**REQUIREMENT**
Read the lines below, and copy any that contain the string "center".

**MATERIAL SUPPLIED**
*** Begin section ***
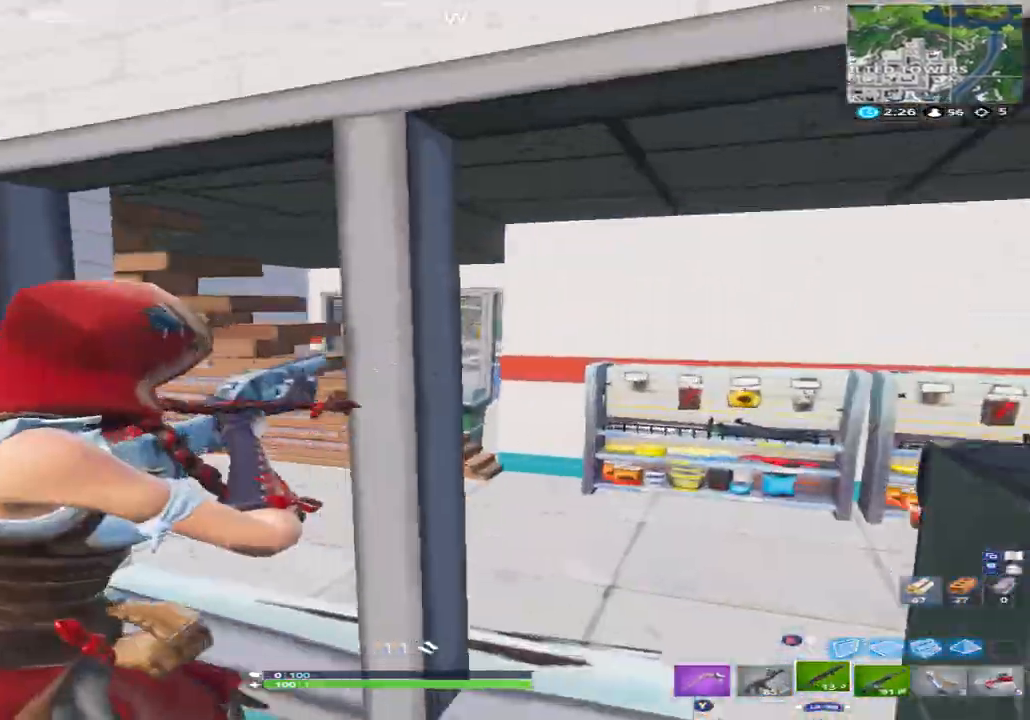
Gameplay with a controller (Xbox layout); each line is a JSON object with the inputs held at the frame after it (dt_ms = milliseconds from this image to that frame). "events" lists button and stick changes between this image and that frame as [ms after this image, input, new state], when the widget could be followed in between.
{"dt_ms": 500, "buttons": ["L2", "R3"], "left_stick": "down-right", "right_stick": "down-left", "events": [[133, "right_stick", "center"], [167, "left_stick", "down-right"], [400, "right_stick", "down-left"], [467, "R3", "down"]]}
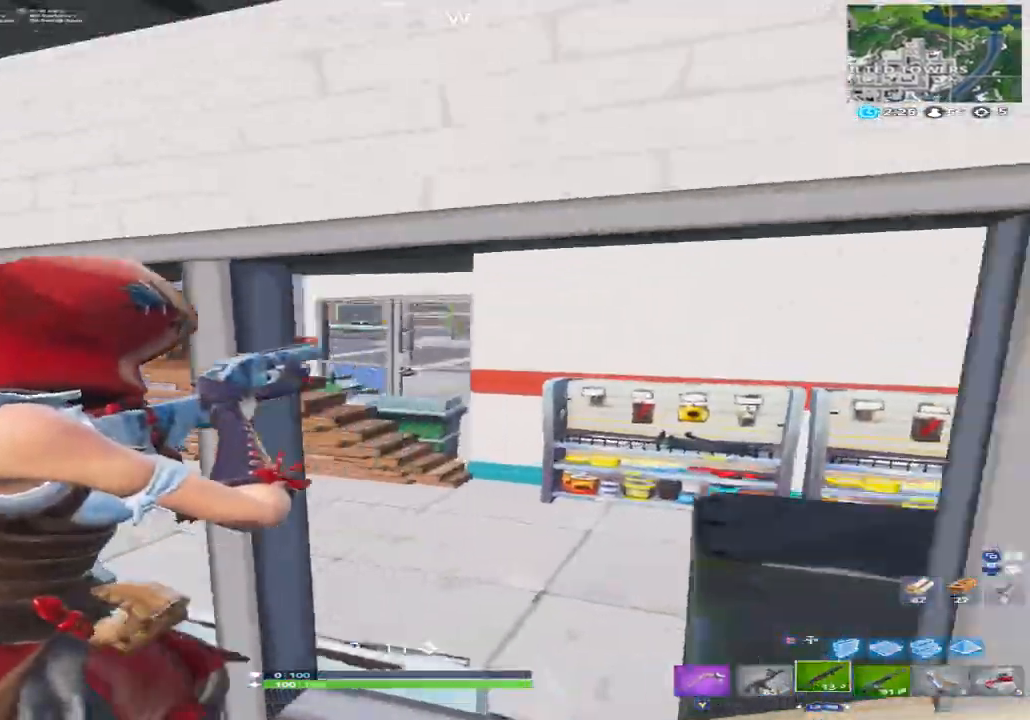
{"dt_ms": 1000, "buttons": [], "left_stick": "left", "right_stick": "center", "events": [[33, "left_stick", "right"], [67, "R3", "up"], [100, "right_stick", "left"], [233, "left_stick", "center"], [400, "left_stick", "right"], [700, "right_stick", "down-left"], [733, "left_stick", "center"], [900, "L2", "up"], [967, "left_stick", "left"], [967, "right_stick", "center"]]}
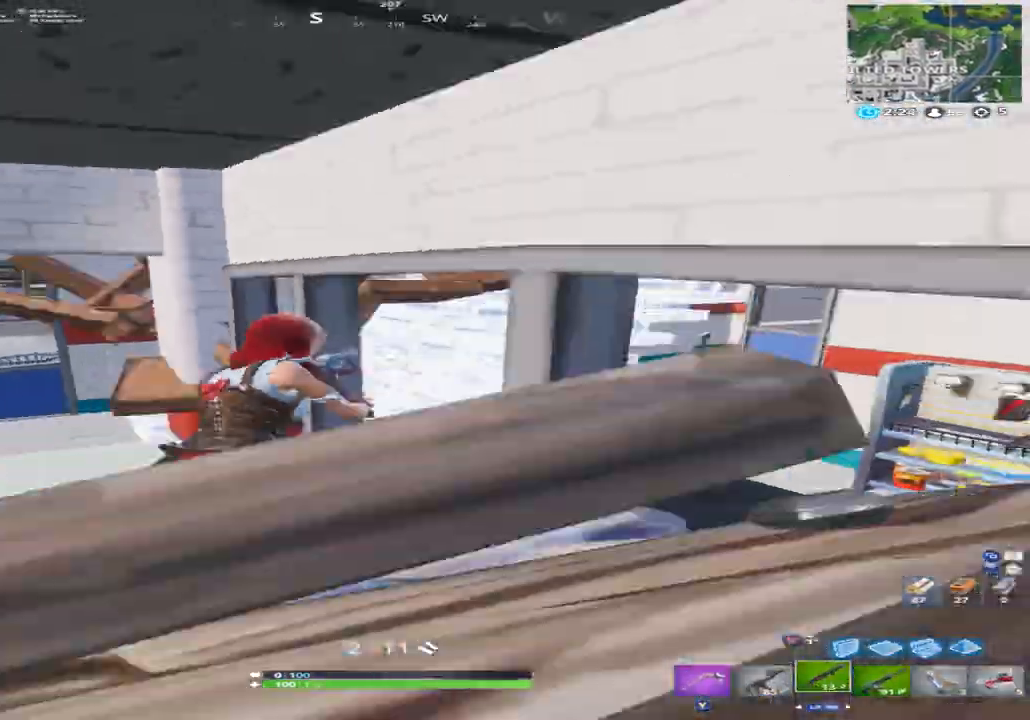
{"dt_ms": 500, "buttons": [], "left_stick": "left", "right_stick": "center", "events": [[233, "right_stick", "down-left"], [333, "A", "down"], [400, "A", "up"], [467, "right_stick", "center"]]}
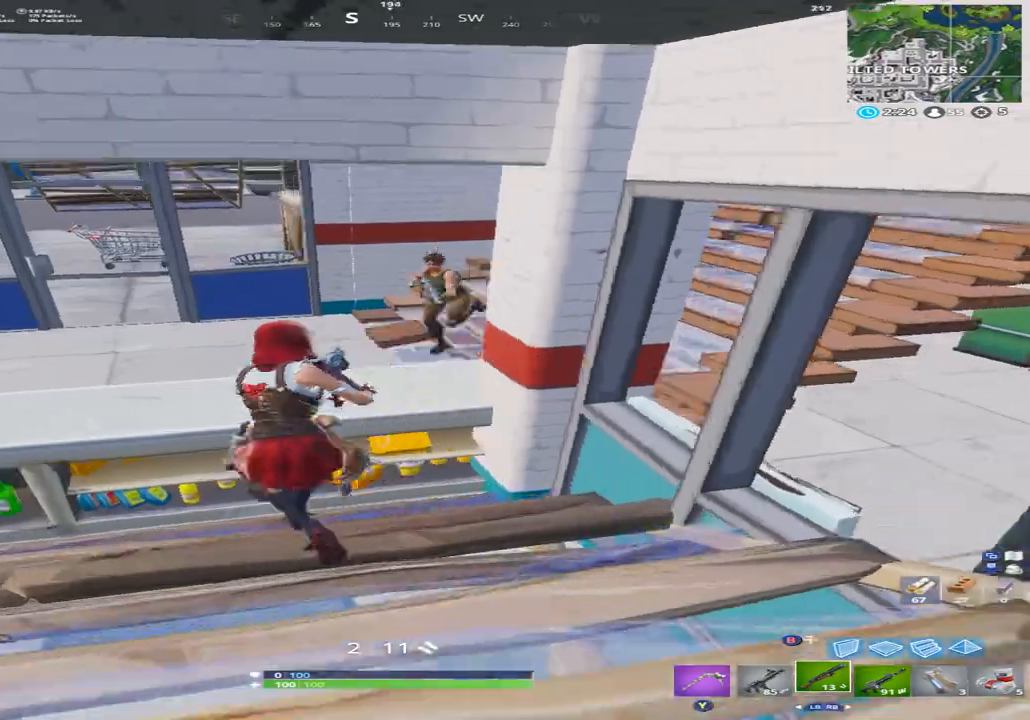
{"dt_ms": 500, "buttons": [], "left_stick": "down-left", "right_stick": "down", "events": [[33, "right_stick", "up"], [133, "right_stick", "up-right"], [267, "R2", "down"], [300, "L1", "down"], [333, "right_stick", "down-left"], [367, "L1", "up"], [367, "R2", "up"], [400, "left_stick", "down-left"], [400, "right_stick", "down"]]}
*** End section ***
**RESULT OF THIS TASK**
{"dt_ms": 500, "buttons": ["L2", "R3"], "left_stick": "down-right", "right_stick": "down-left", "events": [[133, "right_stick", "center"], [167, "left_stick", "down-right"], [400, "right_stick", "down-left"], [467, "R3", "down"]]}
{"dt_ms": 1000, "buttons": [], "left_stick": "left", "right_stick": "center", "events": [[33, "left_stick", "right"], [67, "R3", "up"], [100, "right_stick", "left"], [233, "left_stick", "center"], [400, "left_stick", "right"], [700, "right_stick", "down-left"], [733, "left_stick", "center"], [900, "L2", "up"], [967, "left_stick", "left"], [967, "right_stick", "center"]]}
{"dt_ms": 500, "buttons": [], "left_stick": "left", "right_stick": "center", "events": [[233, "right_stick", "down-left"], [333, "A", "down"], [400, "A", "up"], [467, "right_stick", "center"]]}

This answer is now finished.